I do wonder if we have to choose between guarding and representing. Although the analogy is far from perfect, perhaps the famous royal guards at Buckingham Palace might serve as something of an illustration. They are undoubtedly guarding, but without taking anything away from their role as guardians, I would imagine the monarch would be safe even without all of the pageantry involved. The distinctive uniforms and the rest of the ceremony say something about the one being protected and, by extension, the nation represented by the monarch. They are guardians and representatives. In a similar way, God does not need angelic guardians, and he does not need anyone to help him guard his people or to deliver messages for him. However, that he chose to create these amazing and fascinating spirit beings that we call angels to serve him and to assign them to us, in any role, says something about him and us. The angels point to the majesty of those whom they serve.

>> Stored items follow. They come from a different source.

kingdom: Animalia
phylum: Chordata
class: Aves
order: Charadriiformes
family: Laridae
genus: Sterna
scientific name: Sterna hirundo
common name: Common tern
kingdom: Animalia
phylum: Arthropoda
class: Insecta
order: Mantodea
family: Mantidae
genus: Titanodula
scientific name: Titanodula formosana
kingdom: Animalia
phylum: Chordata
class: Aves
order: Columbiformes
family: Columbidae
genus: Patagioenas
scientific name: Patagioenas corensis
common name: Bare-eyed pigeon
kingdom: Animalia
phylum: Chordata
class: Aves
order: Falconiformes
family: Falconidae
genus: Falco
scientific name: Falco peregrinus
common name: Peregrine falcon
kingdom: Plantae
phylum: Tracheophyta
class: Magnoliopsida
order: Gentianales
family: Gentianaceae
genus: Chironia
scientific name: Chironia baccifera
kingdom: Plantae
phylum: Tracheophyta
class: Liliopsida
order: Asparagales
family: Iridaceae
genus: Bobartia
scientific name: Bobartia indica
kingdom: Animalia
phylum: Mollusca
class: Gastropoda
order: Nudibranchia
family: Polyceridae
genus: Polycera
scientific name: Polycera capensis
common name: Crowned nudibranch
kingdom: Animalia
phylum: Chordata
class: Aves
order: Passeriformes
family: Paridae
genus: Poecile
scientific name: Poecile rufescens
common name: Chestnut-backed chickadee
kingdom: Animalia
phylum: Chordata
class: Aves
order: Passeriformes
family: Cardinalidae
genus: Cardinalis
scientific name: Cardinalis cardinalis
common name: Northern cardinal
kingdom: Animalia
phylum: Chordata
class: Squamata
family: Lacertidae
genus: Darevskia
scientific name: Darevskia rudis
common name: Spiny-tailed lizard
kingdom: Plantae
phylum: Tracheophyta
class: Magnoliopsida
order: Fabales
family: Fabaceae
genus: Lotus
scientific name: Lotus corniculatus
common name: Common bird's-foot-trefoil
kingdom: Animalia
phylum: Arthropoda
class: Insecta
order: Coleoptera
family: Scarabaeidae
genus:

Perhaps it would be best to acknowledge that we cannot be sure what specific role these angels described by our Lord are carrying out (so, e.g., Gibbs, 2:911–12). In whatever role they are carrying out, the point in Matthew 18:10 is that God cares deeply about what is happening to his children, so we should as well. When we see one of our fellow sheep wandering away, when they have not been to the assembly, or when we know that they are struggling under the weight of sin, we are not allowed to shrug our shoulders, much less do anything that would cause them to stumble (Matt 18:6–9), but are instead to go after them. Why? Well, one reason is that the mighty angels that were created to point to the majesty of the King are also assigned, in some way, to them as well.